Black Egyptian citizens were mentioned and pointed out in several replies “Anti-Black Racism” within North Africa as a whole.

On Tiktok, several users went to museums to demonstrate their perceived resemblance to ancient Egyptian figures in videos dubbed “responses” to Afrocentrists.

On one, a user stands next to the bust of Pharaoh Akhenaten.

In another clip, a user stands in front of multiple renderings of leaders from the ancient empire and lip syncs: “These are all my relatives and my loved ones.

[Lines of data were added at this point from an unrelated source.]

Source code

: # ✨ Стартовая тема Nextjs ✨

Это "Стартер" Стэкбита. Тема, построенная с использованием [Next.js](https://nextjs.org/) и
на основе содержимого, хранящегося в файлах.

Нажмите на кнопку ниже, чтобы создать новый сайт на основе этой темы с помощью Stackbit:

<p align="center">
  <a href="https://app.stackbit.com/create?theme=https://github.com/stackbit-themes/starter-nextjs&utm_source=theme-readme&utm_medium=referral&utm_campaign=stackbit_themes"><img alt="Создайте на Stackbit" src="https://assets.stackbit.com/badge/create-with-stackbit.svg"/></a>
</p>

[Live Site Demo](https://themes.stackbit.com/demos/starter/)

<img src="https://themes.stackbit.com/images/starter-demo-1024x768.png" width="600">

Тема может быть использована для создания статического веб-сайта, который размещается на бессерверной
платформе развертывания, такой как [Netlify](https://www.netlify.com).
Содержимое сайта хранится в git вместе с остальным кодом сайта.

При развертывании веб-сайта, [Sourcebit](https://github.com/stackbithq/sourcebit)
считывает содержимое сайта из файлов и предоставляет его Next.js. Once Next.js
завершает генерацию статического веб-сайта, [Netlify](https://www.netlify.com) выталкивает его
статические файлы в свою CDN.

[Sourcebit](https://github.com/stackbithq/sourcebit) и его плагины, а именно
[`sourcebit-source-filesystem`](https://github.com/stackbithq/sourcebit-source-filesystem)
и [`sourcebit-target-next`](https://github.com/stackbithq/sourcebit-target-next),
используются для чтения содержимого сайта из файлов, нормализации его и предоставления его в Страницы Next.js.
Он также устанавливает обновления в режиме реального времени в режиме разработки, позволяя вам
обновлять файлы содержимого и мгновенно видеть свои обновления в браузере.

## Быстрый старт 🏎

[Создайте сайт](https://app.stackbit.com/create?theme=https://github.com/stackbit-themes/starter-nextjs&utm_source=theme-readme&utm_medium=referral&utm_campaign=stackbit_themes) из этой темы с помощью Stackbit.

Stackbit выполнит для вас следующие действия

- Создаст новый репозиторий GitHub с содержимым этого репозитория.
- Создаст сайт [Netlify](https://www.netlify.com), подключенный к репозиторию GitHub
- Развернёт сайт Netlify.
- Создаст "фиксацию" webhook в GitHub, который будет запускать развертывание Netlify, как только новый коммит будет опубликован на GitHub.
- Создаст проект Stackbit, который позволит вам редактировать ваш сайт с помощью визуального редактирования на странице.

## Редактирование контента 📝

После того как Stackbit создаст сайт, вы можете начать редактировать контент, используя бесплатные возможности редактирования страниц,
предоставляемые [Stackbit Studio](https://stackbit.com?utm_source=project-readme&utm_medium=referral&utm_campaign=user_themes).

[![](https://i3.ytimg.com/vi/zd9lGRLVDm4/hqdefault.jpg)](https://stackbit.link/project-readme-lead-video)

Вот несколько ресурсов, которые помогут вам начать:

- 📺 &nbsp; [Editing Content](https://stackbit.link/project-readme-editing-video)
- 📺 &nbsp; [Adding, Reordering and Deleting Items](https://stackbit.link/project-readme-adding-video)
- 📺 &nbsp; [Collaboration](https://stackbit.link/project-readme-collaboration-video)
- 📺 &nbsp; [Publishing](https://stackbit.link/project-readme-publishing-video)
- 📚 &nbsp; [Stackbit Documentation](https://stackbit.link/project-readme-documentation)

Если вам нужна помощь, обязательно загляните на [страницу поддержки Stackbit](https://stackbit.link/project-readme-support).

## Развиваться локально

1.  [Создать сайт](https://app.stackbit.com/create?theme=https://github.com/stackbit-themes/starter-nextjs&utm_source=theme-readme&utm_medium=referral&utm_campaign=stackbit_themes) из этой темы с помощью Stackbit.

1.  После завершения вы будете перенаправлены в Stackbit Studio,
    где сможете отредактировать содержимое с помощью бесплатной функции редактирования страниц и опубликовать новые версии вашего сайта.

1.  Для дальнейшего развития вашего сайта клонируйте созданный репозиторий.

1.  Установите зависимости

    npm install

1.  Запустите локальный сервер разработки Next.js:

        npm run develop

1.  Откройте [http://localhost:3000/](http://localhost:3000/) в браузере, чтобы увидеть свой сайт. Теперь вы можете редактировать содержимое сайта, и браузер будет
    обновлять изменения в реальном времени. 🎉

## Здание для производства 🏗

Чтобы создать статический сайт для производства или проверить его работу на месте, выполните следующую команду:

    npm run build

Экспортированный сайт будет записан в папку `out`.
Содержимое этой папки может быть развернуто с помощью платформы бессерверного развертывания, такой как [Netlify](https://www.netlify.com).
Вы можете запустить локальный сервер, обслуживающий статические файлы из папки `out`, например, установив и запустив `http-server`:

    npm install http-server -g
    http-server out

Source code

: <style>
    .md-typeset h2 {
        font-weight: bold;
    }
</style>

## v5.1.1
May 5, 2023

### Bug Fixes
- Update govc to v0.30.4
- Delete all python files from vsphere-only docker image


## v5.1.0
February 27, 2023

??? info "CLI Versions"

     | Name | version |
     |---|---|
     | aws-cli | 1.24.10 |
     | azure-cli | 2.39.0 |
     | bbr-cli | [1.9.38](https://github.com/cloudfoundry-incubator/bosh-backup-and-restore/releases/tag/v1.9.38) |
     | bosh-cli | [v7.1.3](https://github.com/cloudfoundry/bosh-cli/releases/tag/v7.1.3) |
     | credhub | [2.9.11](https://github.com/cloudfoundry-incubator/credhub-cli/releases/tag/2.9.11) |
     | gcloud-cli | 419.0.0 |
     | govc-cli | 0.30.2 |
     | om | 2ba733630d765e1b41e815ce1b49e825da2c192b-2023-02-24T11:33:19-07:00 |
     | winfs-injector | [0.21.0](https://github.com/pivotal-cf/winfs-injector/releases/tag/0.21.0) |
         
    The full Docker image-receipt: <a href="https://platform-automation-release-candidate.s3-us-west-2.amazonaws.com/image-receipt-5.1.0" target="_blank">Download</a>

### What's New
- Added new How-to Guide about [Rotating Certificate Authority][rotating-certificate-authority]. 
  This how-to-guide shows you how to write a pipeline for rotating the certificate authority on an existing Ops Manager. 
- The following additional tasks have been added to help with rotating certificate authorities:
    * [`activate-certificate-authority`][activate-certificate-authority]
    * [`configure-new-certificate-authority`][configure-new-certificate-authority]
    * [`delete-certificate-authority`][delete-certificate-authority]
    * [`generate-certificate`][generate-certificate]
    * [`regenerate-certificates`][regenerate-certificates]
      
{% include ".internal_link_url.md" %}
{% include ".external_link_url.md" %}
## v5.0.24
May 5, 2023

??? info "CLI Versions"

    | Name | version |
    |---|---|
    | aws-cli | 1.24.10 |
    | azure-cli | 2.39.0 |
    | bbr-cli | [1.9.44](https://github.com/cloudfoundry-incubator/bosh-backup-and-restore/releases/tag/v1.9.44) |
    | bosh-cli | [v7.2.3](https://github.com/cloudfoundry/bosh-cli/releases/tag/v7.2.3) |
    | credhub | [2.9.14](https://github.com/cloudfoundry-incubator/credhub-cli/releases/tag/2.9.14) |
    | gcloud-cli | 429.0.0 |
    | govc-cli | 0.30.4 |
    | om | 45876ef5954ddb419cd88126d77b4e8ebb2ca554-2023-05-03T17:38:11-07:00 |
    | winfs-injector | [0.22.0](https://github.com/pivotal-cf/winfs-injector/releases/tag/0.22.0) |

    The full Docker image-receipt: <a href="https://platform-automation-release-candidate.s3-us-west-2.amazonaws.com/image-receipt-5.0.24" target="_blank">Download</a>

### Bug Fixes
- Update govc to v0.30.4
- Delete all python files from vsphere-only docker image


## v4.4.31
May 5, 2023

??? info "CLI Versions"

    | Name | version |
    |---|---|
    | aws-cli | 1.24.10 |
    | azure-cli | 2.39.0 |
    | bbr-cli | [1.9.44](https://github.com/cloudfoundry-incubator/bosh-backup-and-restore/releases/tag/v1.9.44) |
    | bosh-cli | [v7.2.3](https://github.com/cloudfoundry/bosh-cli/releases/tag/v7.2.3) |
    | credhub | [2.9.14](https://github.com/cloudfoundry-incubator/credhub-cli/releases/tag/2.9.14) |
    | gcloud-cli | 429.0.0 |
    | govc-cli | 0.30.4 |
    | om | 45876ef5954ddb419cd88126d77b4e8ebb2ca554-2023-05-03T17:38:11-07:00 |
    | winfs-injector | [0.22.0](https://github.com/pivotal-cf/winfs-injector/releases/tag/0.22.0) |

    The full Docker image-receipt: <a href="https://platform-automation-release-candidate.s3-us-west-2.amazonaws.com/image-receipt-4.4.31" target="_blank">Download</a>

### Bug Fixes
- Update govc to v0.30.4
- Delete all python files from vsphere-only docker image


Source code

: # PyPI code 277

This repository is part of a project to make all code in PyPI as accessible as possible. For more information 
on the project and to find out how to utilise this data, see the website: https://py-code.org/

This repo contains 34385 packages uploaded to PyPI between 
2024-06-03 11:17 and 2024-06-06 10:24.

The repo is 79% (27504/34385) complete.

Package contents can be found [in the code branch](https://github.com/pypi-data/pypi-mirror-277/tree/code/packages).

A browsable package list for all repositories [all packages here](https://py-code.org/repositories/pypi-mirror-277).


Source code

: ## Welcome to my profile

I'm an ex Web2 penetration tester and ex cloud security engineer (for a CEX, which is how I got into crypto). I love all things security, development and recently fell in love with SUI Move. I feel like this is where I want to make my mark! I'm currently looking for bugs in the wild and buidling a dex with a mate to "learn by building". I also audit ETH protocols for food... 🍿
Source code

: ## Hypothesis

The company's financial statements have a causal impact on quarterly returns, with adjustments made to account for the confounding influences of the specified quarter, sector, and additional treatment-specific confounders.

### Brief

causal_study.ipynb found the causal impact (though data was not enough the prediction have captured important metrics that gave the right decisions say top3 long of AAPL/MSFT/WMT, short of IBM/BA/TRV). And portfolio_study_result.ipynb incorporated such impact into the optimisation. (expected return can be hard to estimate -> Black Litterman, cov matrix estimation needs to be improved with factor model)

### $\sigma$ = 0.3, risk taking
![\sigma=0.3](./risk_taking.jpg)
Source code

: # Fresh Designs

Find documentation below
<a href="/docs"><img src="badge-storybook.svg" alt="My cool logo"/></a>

This is our home.”


The Cleopatra documentary isn’t the first time a supposedly inaccurate portrayal of Egyptians has sparked a backlash.

US comedian Kevin Hart had his debut show in February cancelled in the country after anger erupted in the country over his alleged support of “Afrocentrism” and claims that the ancient Egyptians were black.

Hart’s critics accused him of distorting history and depriving the Arabs of their claim to the country’s ancient past. He claimed that black Africans were once the kings of Egypt.

But the quote attributed to Hart has never been verified as true, and it remains unclear where and when he made the comments.

Proponents of the Afrocentrism movement examine the story from a perspective that focuses on the role of black Africans. Some supporters say modern Egyptians have no claim to the country’s ancient history because they are the descendants of Arab invaders.